如果我运行:mpiexec -n 2 ./a.out 我得到:
YOUR APPLICATION TERMINATED WITH THE EXIT STRING: Segmentation fault (signal 11)
已编辑:
做同样的事情,但使用 NVIDIA HPC SDK 附带的 OpenMPI-4.0.5 编译和运行良好。
我明白了:
[marco-Inspiron-7501:1356251:0:1356251] Caught signal 11 (Segmentation fault: invalid permissions for mapped object at address 0x7f05cfafa000)
==== backtrace (tid:1356251) ====
0 /opt/nvidia/hpc_sdk_209/Linux_x86_64/20.9/comm_libs/openmpi4/openmpi-4.0.5/lib/libucs.so.0(ucs_handle_error+0x67) [0x7f060ae06dc7]
1 /opt/nvidia/hpc_sdk_209/Linux_x86_64/20.9/comm_libs/openmpi4/openmpi-4.0.5/lib/libucs.so.0(+0x2ab87) [0x7f060ae06b87]
2 /opt/nvidia/hpc_sdk_209/Linux_x86_64/20.9/comm_libs/openmpi4/openmpi-4.0.5/lib/libucs.so.0(+0x2ace4) [0x7f060ae06ce4]
3 /lib/x86_64-linux-gnu/libpthread.so.0(+0x153c0) [0x7f060c7433c0]
4 /lib/x86_64-linux-gnu/libc.so.6(+0x18e885) [0x7f060befb885]
5 /opt/nvidia/hpc_sdk_209/Linux_x86_64/20.9/comm_libs/openmpi4/openmpi-4.0.5/lib/libucp.so.0(+0x379e6) [0x7f060b2bd9e6]
6 /opt/nvidia/hpc_sdk_209/Linux_x86_64/20.9/comm_libs/openmpi4/openmpi-4.0.5/lib/libucp.so.0(ucp_dt_pack+0xa5) [0x7f060b2bd775]
7 /opt/nvidia/hpc_sdk_209/Linux_x86_64/20.9/comm_libs/openmpi4/openmpi-4.0.5/lib/libucp.so.0(+0x4d5b5) [0x7f060b2d35b5]
8 /opt/nvidia/hpc_sdk_209/Linux_x86_64/20.9/comm_libs/openmpi4/openmpi-4.0.5/lib/libucp.so.0(+0x4b11d) [0x7f060b2d111d]
9 /opt/nvidia/hpc_sdk_209/Linux_x86_64/20.9/comm_libs/openmpi4/openmpi-4.0.5/lib/libuct.so.0(+0x1b577) [0x7f060b055577]
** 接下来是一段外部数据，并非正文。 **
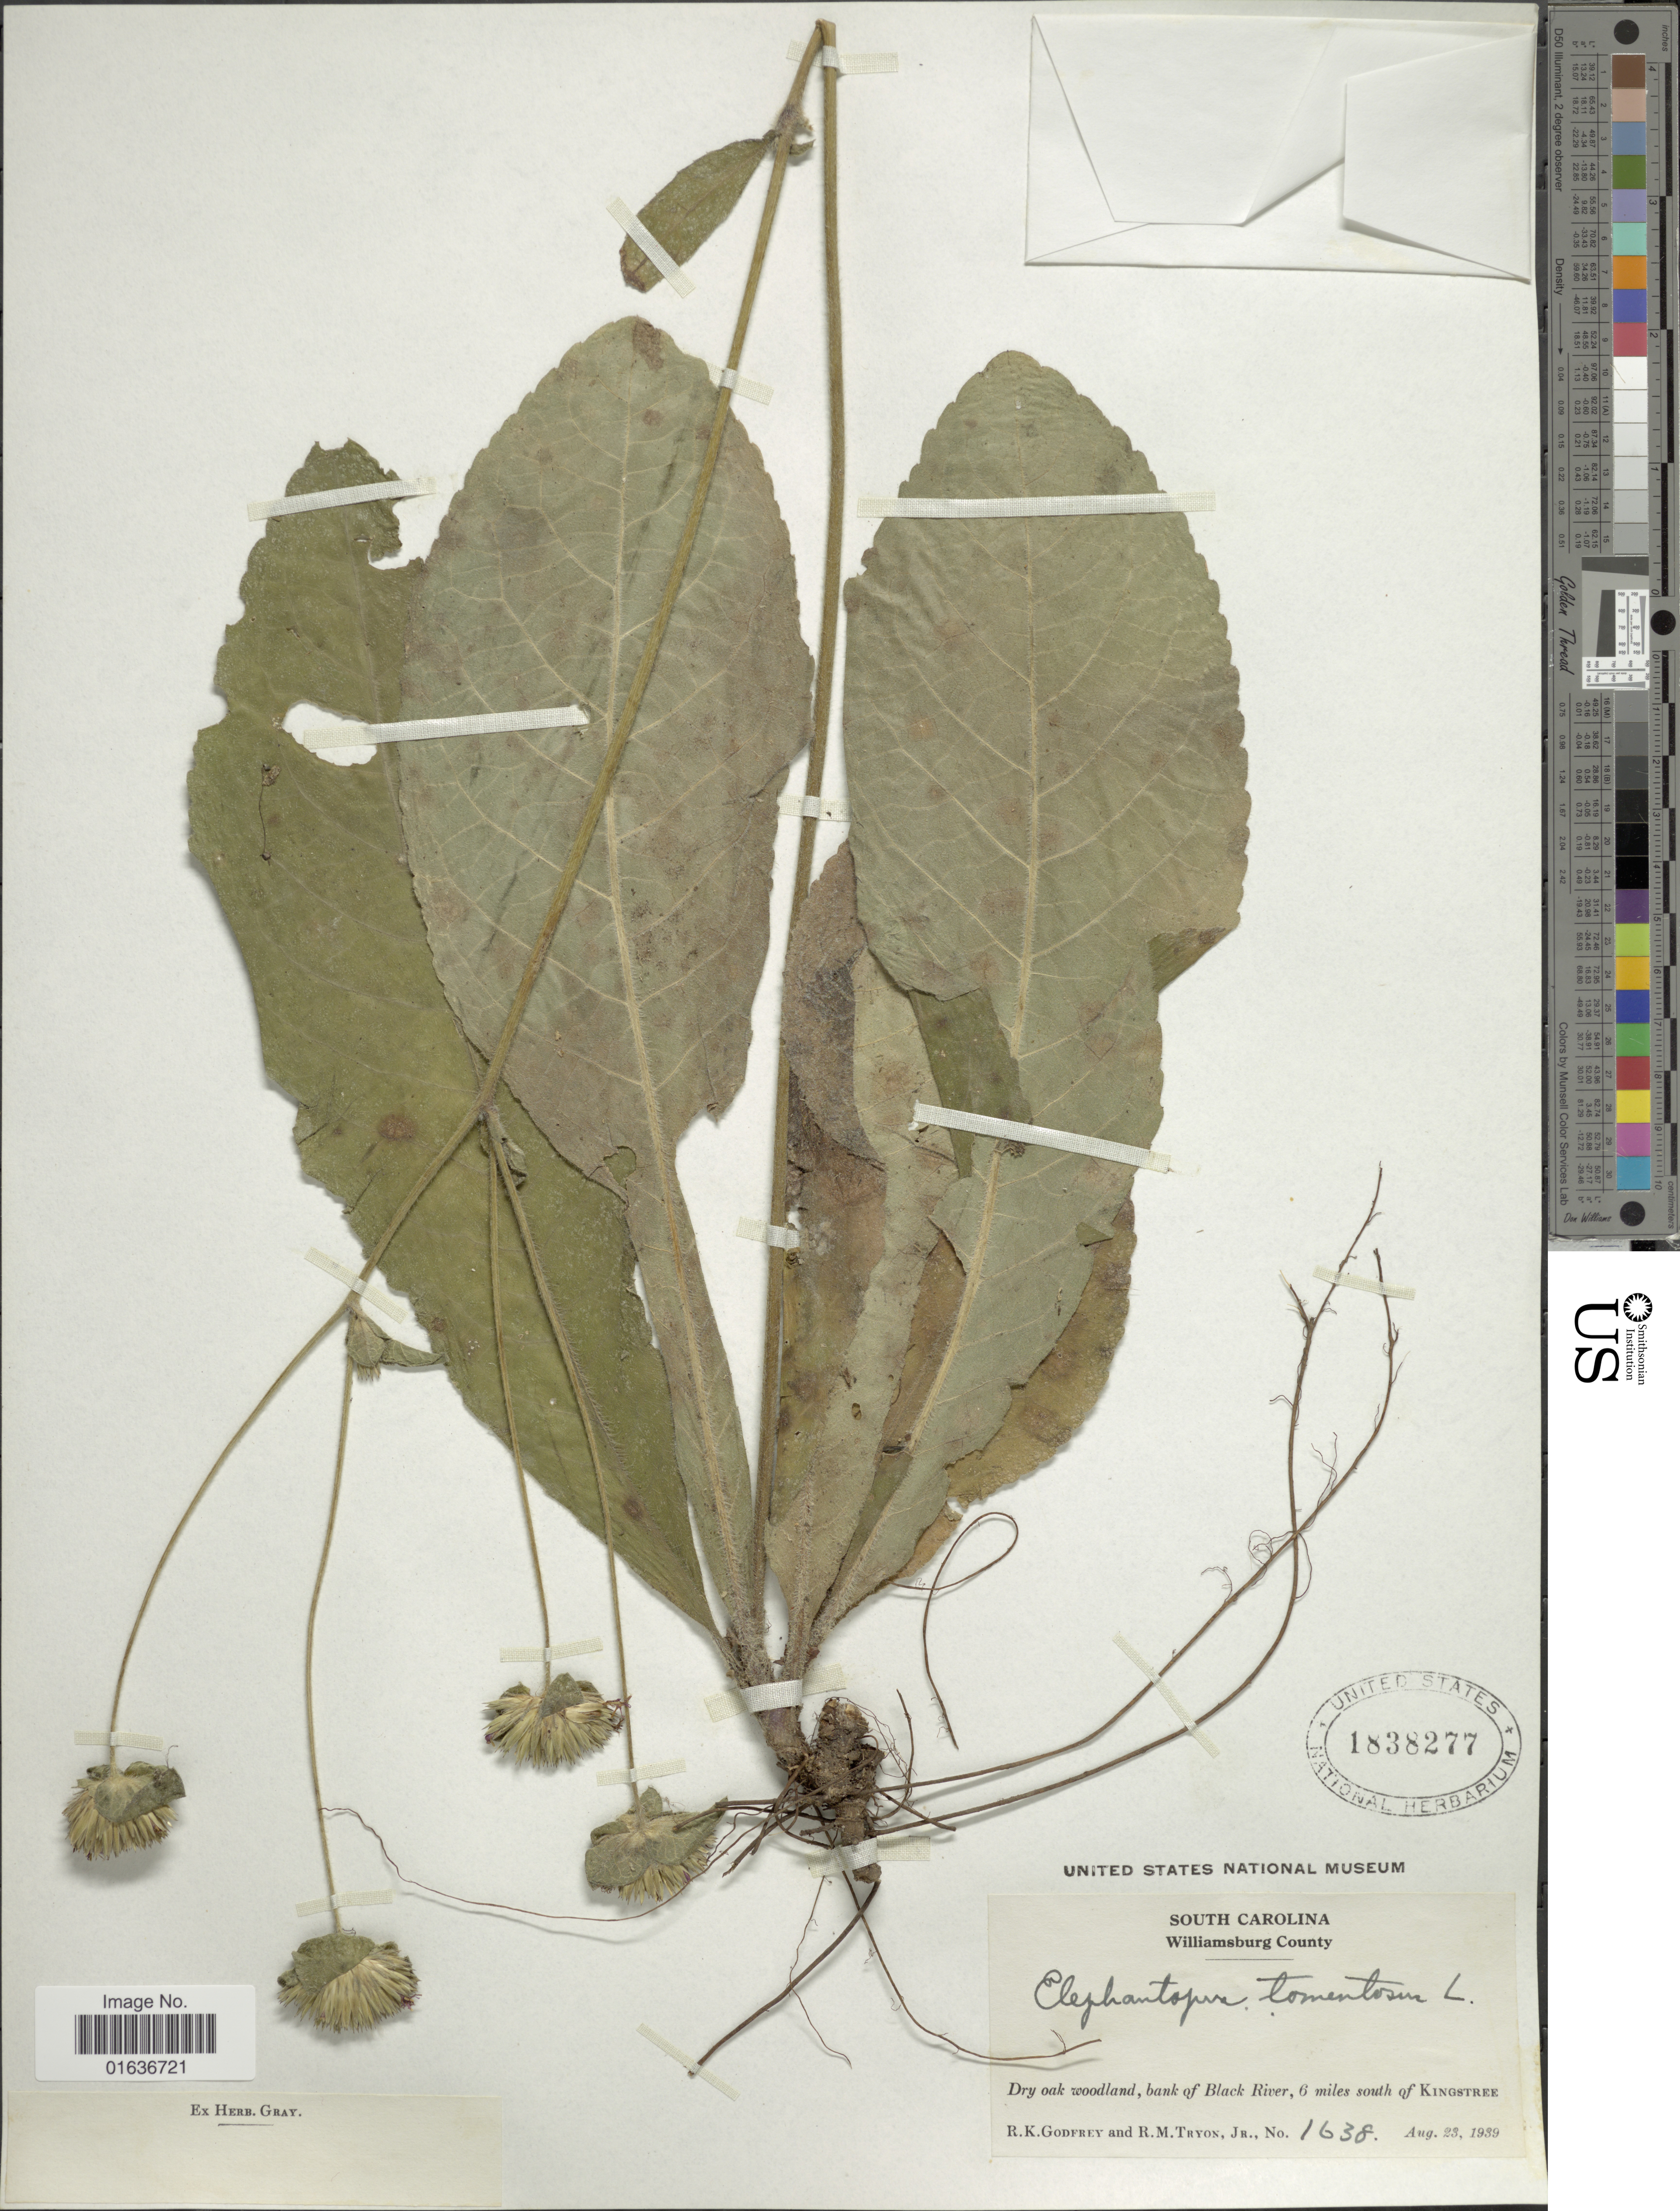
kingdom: Plantae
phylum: Tracheophyta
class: Magnoliopsida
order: Asterales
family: Asteraceae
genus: Elephantopus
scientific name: Elephantopus tomentosus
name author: L.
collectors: R. K. Godfrey & R. M. Tryon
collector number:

10 /opt/nvidia/hpc_sdk_209/Linux_x86_64/20.9/comm_libs/openmpi4/openmpi-4.0.5/lib/libuct.so.0(uct_mm_ep_am_bcopy+0x75) [0x7f060b054725]
11 /opt/nvidia/hpc_sdk_209/Linux_x86_64/20.9/comm_libs/openmpi4/openmpi-4.0.5/lib/libucp.so.0(+0x4d614) [0x7f060b2d3614]
12 /opt/nvidia/hpc_sdk_209/Linux_x86_64/20.9/comm_libs/openmpi4/openmpi-4.0.5/lib/libucp.so.0(+0x4c2c7) [0x7f060b2d22c7]
13 /opt/nvidia/hpc_sdk_209/Linux_x86_64/20.9/comm_libs/openmpi4/openmpi-4.0.5/lib/libucp.so.0(+0x4b5b1) [0x7f060b2d15b1]
14 /opt/nvidia/hpc_sdk_209/Linux_x86_64/20.9/comm_libs/openmpi4/openmpi-4.0.5/lib/libucp.so.0(+0x625bd) [0x7f060b2e85bd]
15 /opt/nvidia/hpc_sdk_209/Linux_x86_64/20.9/comm_libs/openmpi4/openmpi-4.0.5/lib/libucp.so.0(+0x61d15) [0x7f060b2e7d15]
16 /opt/nvidia/hpc_sdk_209/Linux_x86_64/20.9/comm_libs/openmpi4/openmpi-4.0.5/lib/libucp.so.0(+0x6121a) [0x7f060b2e721a]
17 /opt/nvidia/hpc_sdk_209/Linux_x86_64/20.9/comm_libs/openmpi4/openmpi-4.0.5/lib/libucp.so.0(ucp_tag_send_nbx+0x5ec) [0x7f060b2e65ac]
18 /opt/nvidia/hpc_sdk_209/Linux_x86_64/20.9/comm_libs/openmpi4/openmpi-4.0.5/lib/libmpi.so.40(mca_pml_ucx_send+0x1a3) [0x7f060dfc3b33]
=================================
[marco-Inspiron-7501:1356252:0:1356252] Caught signal 11 (Segmentation fault: invalid permissions for mapped object at address 0x7fd7f7afa000)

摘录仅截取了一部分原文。